Huntington man deals with mitochondrial disease as preventive measures debated
Ted Tiller gets around his Huntington home in a wheelchair, battling a rare disease that has left him with weakened legs, brain lesions and failing vision.
Since 2009, Tiller, 23, has suffered from mitochondrial disease, a debilitating, often-fatal condition that affects how energy in the body is generated.
Now, on his left wrist, Tiller wears a green band representing the need to conquer his mitochondrial disease.
"It's hard to deal with but I've done that for years," said Tiller, who was forced to leave his studies at Nassau Community College when the disease first appeared in 2009. "I've had nurses for two years."
His speech has become so difficult to understand that his mother interprets his words for visitors.
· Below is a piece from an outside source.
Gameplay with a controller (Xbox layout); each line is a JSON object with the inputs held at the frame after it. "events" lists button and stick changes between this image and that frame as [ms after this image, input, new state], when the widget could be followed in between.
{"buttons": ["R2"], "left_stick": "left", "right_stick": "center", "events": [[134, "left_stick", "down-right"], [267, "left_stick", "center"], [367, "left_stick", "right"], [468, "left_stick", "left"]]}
Mitochondrial disease is really a bundle of different conditions, and Tiller's symptoms indicate he has at least one form of the disease called MELAS, an acronym for problems that include weakened limbs, strokes, seizures, loss of vision and hearing, and kidney deterioration.
Each year, up to 4,000 children in the United States inherit mitochondrial diseases, according to the United Mitochondrial Disease Foundation in Pittsburgh. Mitochondria -- tiny compartments inside cells -- generate energy for the body.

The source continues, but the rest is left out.